* _Required action_
Each line of the data is to be output verbatim, with the images removed.

* _Data for processing_
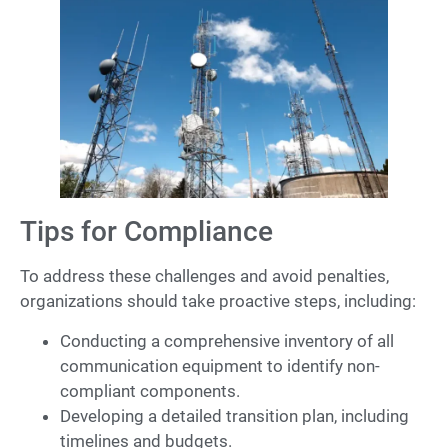
Tips for Compliance
To address these challenges and avoid penalties,
organizations should take proactive steps, including:
Conducting a comprehensive inventory of all
communication equipment to identify non-
compliant components.
Developing a detailed transition plan, including
timelines and budgets.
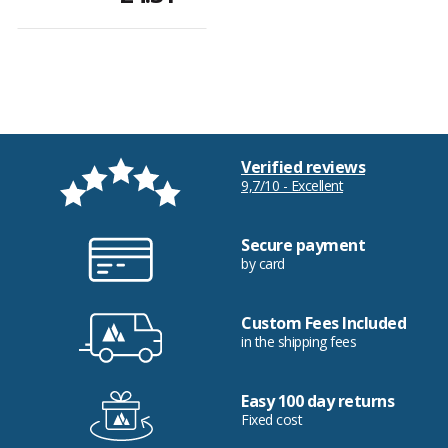
Verified reviews
9,7/10 - Excellent
Secure payment
by card
Custom Fees Included
in the shipping fees
Easy 100 day returns
Fixed cost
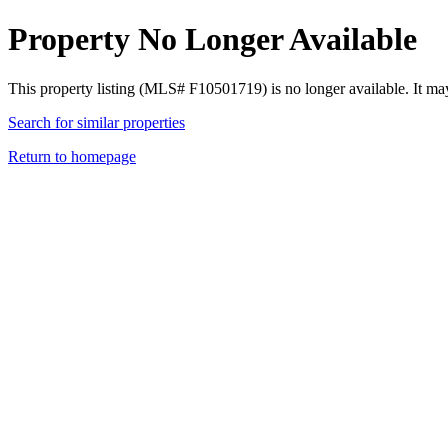
Property No Longer Available
This property listing (MLS# F10501719) is no longer available. It ma
Search for similar properties
Return to homepage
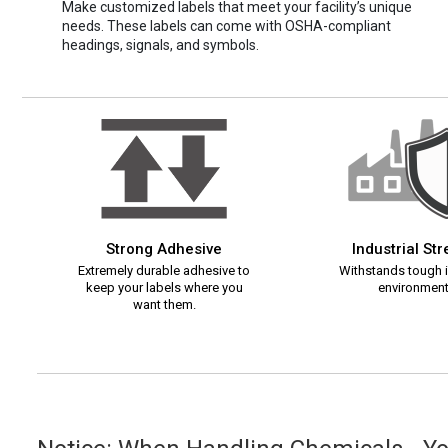
Make customized labels that meet your facility’s unique
needs. These labels can come with OSHA-compliant
headings, signals, and symbols.
Strong Adhesive
Industrial St
Extremely durable adhesive to
Withstands tough i
keep your labels where you
environment
want them.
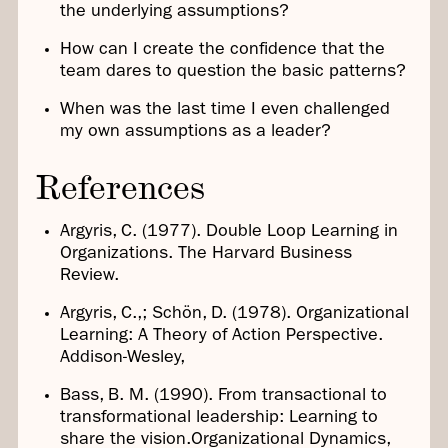
the underlying assumptions?
How can I create the confidence that the
team dares to question the basic patterns?
When was the last time I even challenged
my own assumptions as a leader?
References
Argyris, C. (1977). Double Loop Learning in
Organizations. The Harvard Business
Review.
Argyris, C.,; Schön, D. (1978). Organizational
Learning: A Theory of Action Perspective.
Addison-Wesley,
Bass, B. M. (1990). From transactional to
transformational leadership: Learning to
share the vision.Organizational Dynamics,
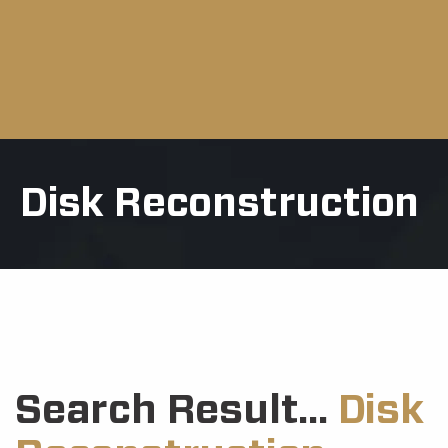
Disk Reconstruction
Search Result...
Disk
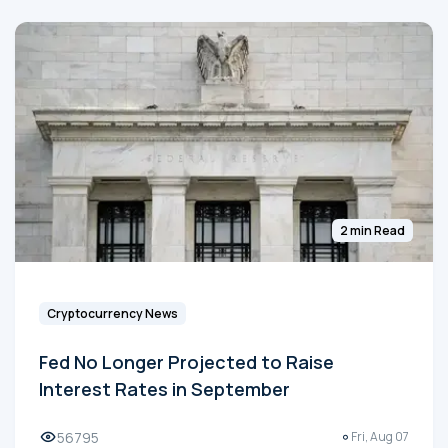
2 min Read
Cryptocurrency News
Fed No Longer Projected to Raise
Interest Rates in September
56795
Fri, Aug 07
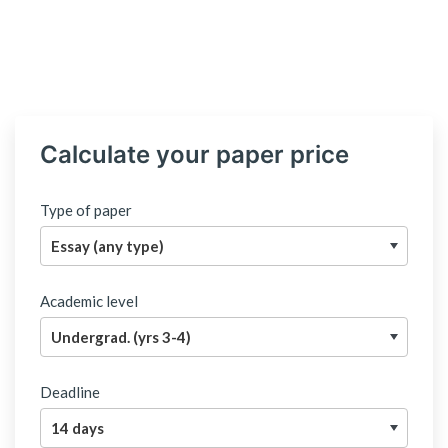
Calculate your paper price
Type of paper
Academic level
Deadline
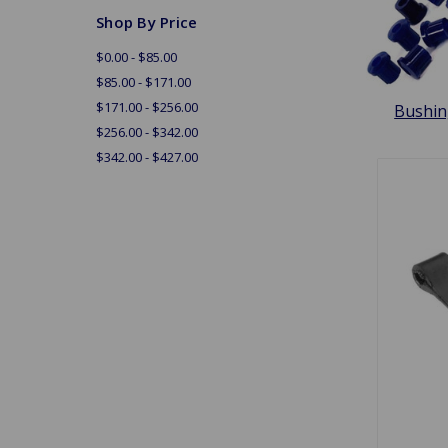
Shop By Price
$0.00 - $85.00
$85.00 - $171.00
$171.00 - $256.00
Bushin
$256.00 - $342.00
$342.00 - $427.00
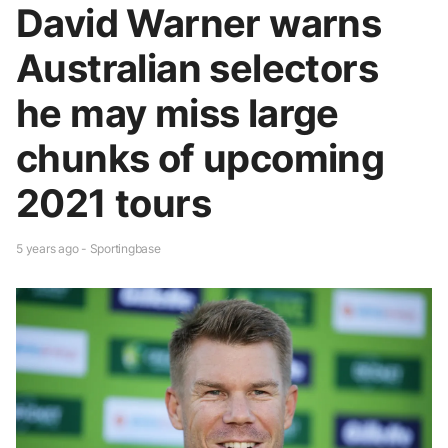
David Warner warns
Australian selectors
he may miss large
chunks of upcoming
2021 tours
5 years ago - Sportingbase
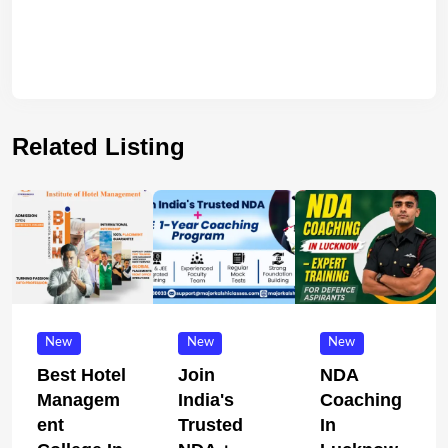
Related Listing
New
New
New
Best Hotel
Join
NDA
Managem
India's
Coaching
Ent
Trusted
In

* _Task answer_
Tips for Compliance
To address these challenges and avoid penalties,
organizations should take proactive steps, including:
Conducting a comprehensive inventory of all
communication equipment to identify non-
compliant components.
Developing a detailed transition plan, including
timelines and budgets.
Verified reviews
9,7/10 - Excellent
Secure payment
by card
Custom Fees Included
in the shipping fees
Easy 100 day returns
Fixed cost
Property No Longer Available
This property listing (MLS# F10501719) is no longer available. It ma
Search for similar properties
Return to homepage
Make customized labels that meet your facility’s unique
needs. These labels can come with OSHA-compliant
headings, signals, and symbols.
Strong Adhesive
Industrial St
Extremely durable adhesive to
Withstands tough i
keep your labels where you
environment
want them.
the underlying assumptions?
How can I create the confidence that the
team dares to question the basic patterns?
When was the last time I even challenged
my own assumptions as a leader?
References
Argyris, C. (1977). Double Loop Learning in
Organizations. The Harvard Business
Review.
Argyris, C.,; Schön, D. (1978). Organizational
Learning: A Theory of Action Perspective.
Addison-Wesley,
Bass, B. M. (1990). From transactional to
transformational leadership: Learning to
share the vision.Organizational Dynamics,
Disk Reconstruction
Search Result...
Disk
2 min Read
Cryptocurrency News
Fed No Longer Projected to Raise
Interest Rates in September
56795
Fri, Aug 07
Calculate your paper price
Type of paper
Academic level
Deadline
Shop By Price
$0.00 - $85.00
$85.00 - $171.00
$171.00 - $256.00
Bushin
$256.00 - $342.00
$342.00 - $427.00
David Warner warns
Australian selectors
he may miss large
chunks of upcoming
2021 tours
5 years ago - Sportingbase
Related Listing
New
New
New
Best Hotel
Join
NDA
Managem
India's
Coaching
Ent
Trusted
In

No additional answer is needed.